Ambos guardaron silencio durante unos diez segundos, y luego Milner habló. Por su voz no quedaba muy claro si estaba inspirado o si había tomado una difícil decisión.
– ¿Dónde tienen a Ngordon y Rashid? -preguntó-. ¿Están ingresados?
– No lo sé. Le he pedido a Jackie que lo averigüe.
– Tienes que ir a verles.
Se hizo otra larga pausa, y luego Christopher pidió una aclaración:
– ¿Qué…? ¿Por qué?
– Tienen que estar presentes en la votación.
– Pero…
– Ya sé lo que he venido diciendo hasta ahora, pero no tenemos más remedio que hacer una excepción.
Cuatro horas más tarde, al abrir la sesión del Consejo de Seguridad, la embajadora alemana Helia Winkler, representante temporal de Europa, se encontró inesperadamente supliendo al embajador Christopher Goodman de Italia. No había avisado que fuera a perderse la reunión, y resultaba inimaginable que lo hiciera estando programada como estaba una votación de tan vital importancia. Pero las ordenanzas no podían ser más claras. Ante la ausencia de un representante permanente, el temporal debería ocupar su lugar hasta el regreso del primero o, en su defecto, hasta la elección de un nuevo representante permanente. Así las cosas, de entre los que este día ocupaban los lugares con derecho a voto en la mesa, tres eran miembros temporales: Winkler; el embajador de Uganda, que sustituía al embajador Ngordon; y el embajador de Siria, que reemplazaba al embajador Rashid.

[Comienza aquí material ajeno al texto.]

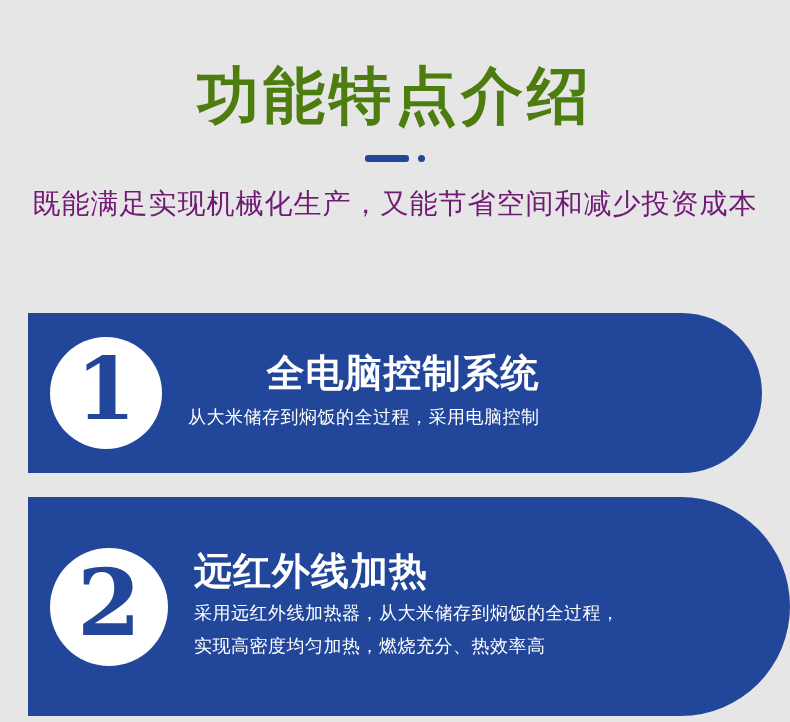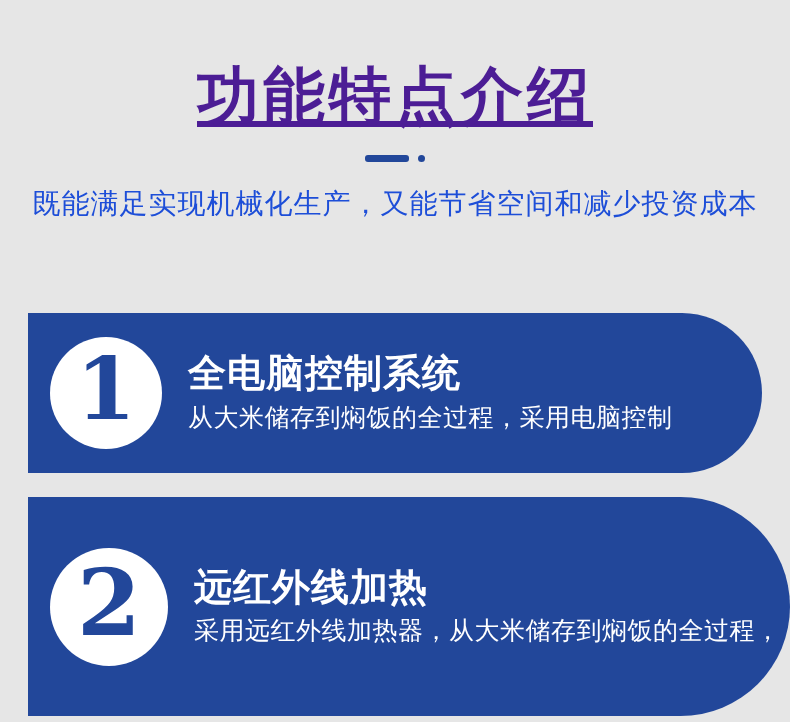--- a/index.html
+++ b/index.html
@@ -25,11 +25,10 @@
   .page-title {
     font-size: 62px;
     font-weight: bold;
-    color: #4c1d95;
+    color: #4d7c0f;
     letter-spacing: 4px;
     line-height: 1.1;
     white-space: nowrap;
-    text-decoration: underline;
   }
 
   .divider {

Pocos minutos después de que se iniciase la sesión, Christopher entró silenciosamente en la sala. La embajadora Winkler no le vio entrar, así que permaneció en su sitio hasta que Christopher se acercó a ella y le dio un golpecito en el hombro. Ella se giró y con una sonrisa cedió el puesto a Christopher.
– Te estaba calentando el sitio -susurró ella.
– Gracias -dijo él devolviéndole la sonrisa.
Quince minutos después, mientras el Consejo escuchaba un informe sobre la producción agrícola, entraron en la sala los embajadores Ngordon y Rashid. Ellos, sin embargo, no pasaron tan desapercibidos como Christopher y quienes los sustituían no parecían estar tan dispuestos a cederles el puesto, pero sólo pudieron demorarse en los asientos unos segundos. Ngordon y Rashid ocuparon su lugar y la aprobación del Paquete Consolidado de Ayuda quedó garantizada. Más de uno lanzó una mirada a Christopher cuando los dos hombres hicieron su entrada, pero su expresión sólo reflejaba alegría por que los embajadores hubiesen llegado a tiempo para la votación, y Ngordon y Rashid, a su vez, no dieron señales de que Christopher tuviera nada que ver con su presencia en la sala. Los poderes de Christopher eran, prácticamente, un secreto a voces, aunque no lo suficiente como para que nadie se atreviera a interrogarle en público sobre las extrañas historias que de él se contaban.